#### REQUIRED ACTION
With the pictures left out, every record must be reproduced exactly.

(TASK INPUTS Opens)

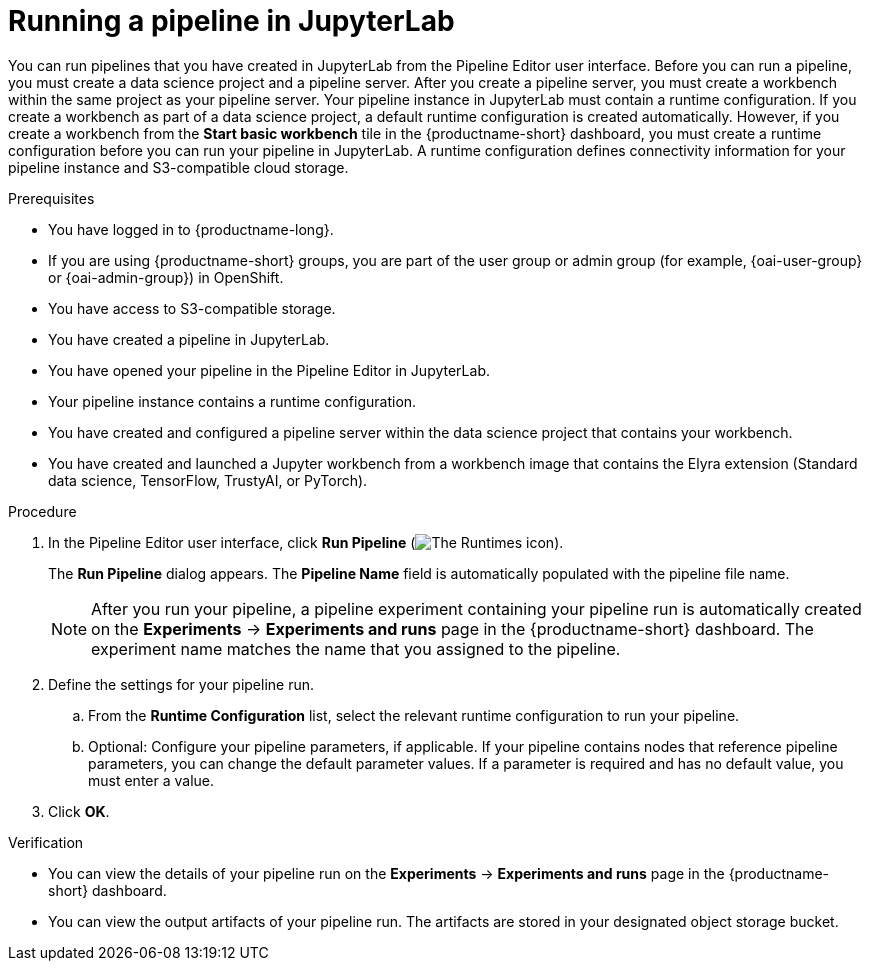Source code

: :_module-type: PROCEDURE

[id="running-a-pipeline-in-jupyterlab_{context}"]
= Running a pipeline in JupyterLab

[role='_abstract']
You can run pipelines that you have created in JupyterLab from the Pipeline Editor user interface. Before you can run a pipeline, you must create a data science project and a pipeline server. After you create a pipeline server, you must create a workbench within the same project as your pipeline server.
Your pipeline instance in JupyterLab must contain a runtime configuration. If you create a workbench as part of a data science project, a default runtime configuration is created automatically. However, if you create a workbench from the *Start basic workbench* tile in the {productname-short} dashboard, you must create a runtime configuration before you can run your pipeline in JupyterLab. A runtime configuration defines connectivity information for your pipeline instance and S3-compatible cloud storage.

.Prerequisites
* You have logged in to {productname-long}.
ifndef::upstream[]
* If you are using {productname-short} groups, you are part of the user group or admin group (for example, {oai-user-group} or {oai-admin-group}) in OpenShift.
endif::[]
ifdef::upstream[]
* If you are using {productname-short} groups, you are part of the user group or admin group (for example, {odh-user-group} or {odh-admin-group}) in OpenShift.
endif::[]
* You have access to S3-compatible storage.
* You have created a pipeline in JupyterLab.
* You have opened your pipeline in the Pipeline Editor in JupyterLab.
* Your pipeline instance contains a runtime configuration.
* You have created and configured a pipeline server within the data science project that contains your workbench.
* You have created and launched a Jupyter workbench from a workbench image that contains the Elyra extension (Standard data science, TensorFlow, TrustyAI, or PyTorch).

.Procedure
. In the Pipeline Editor user interface, click *Run Pipeline* (image:images/jupyterlab-run-pipeline-button.png[The Runtimes icon]).
+
The *Run Pipeline* dialog appears. The *Pipeline Name* field is automatically populated with the pipeline file name.
+
[NOTE]
====
After you run your pipeline, a pipeline experiment containing your pipeline run is automatically created on the *Experiments* -> *Experiments and runs* page in the {productname-short} dashboard. The experiment name matches the name that you assigned to the pipeline. 
====
. Define the settings for your pipeline run.
.. From the *Runtime Configuration* list, select the relevant runtime configuration to run your pipeline.
.. Optional: Configure your pipeline parameters, if applicable. If your pipeline contains nodes that reference pipeline parameters, you can change the default parameter values. If a parameter is required and has no default value, you must enter a value.
. Click *OK*.

.Verification
* You can view the details of your pipeline run on the *Experiments* -> *Experiments and runs* page in the {productname-short} dashboard.
* You can view the output artifacts of your pipeline run. The artifacts are stored in your designated object storage bucket.

//[role='_additional-resources']
//.Additional resources//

(TASK INPUTS Closes)

#### THE COMPLETED TASK
Source code

: :_module-type: PROCEDURE

[id="running-a-pipeline-in-jupyterlab_{context}"]
= Running a pipeline in JupyterLab

[role='_abstract']
You can run pipelines that you have created in JupyterLab from the Pipeline Editor user interface. Before you can run a pipeline, you must create a data science project and a pipeline server. After you create a pipeline server, you must create a workbench within the same project as your pipeline server.
Your pipeline instance in JupyterLab must contain a runtime configuration. If you create a workbench as part of a data science project, a default runtime configuration is created automatically. However, if you create a workbench from the *Start basic workbench* tile in the {productname-short} dashboard, you must create a runtime configuration before you can run your pipeline in JupyterLab. A runtime configuration defines connectivity information for your pipeline instance and S3-compatible cloud storage.

.Prerequisites
* You have logged in to {productname-long}.
ifndef::upstream[]
* If you are using {productname-short} groups, you are part of the user group or admin group (for example, {oai-user-group} or {oai-admin-group}) in OpenShift.
endif::[]
ifdef::upstream[]
* If you are using {productname-short} groups, you are part of the user group or admin group (for example, {odh-user-group} or {odh-admin-group}) in OpenShift.
endif::[]
* You have access to S3-compatible storage.
* You have created a pipeline in JupyterLab.
* You have opened your pipeline in the Pipeline Editor in JupyterLab.
* Your pipeline instance contains a runtime configuration.
* You have created and configured a pipeline server within the data science project that contains your workbench.
* You have created and launched a Jupyter workbench from a workbench image that contains the Elyra extension (Standard data science, TensorFlow, TrustyAI, or PyTorch).

.Procedure
. In the Pipeline Editor user interface, click *Run Pipeline* (image:images/jupyterlab-run-pipeline-button.png[The Runtimes icon]).
+
The *Run Pipeline* dialog appears. The *Pipeline Name* field is automatically populated with the pipeline file name.
+
[NOTE]
====
After you run your pipeline, a pipeline experiment containing your pipeline run is automatically created on the *Experiments* -> *Experiments and runs* page in the {productname-short} dashboard. The experiment name matches the name that you assigned to the pipeline. 
====
. Define the settings for your pipeline run.
.. From the *Runtime Configuration* list, select the relevant runtime configuration to run your pipeline.
.. Optional: Configure your pipeline parameters, if applicable. If your pipeline contains nodes that reference pipeline parameters, you can change the default parameter values. If a parameter is required and has no default value, you must enter a value.
. Click *OK*.

.Verification
* You can view the details of your pipeline run on the *Experiments* -> *Experiments and runs* page in the {productname-short} dashboard.
* You can view the output artifacts of your pipeline run. The artifacts are stored in your designated object storage bucket.

//[role='_additional-resources']
//.Additional resources//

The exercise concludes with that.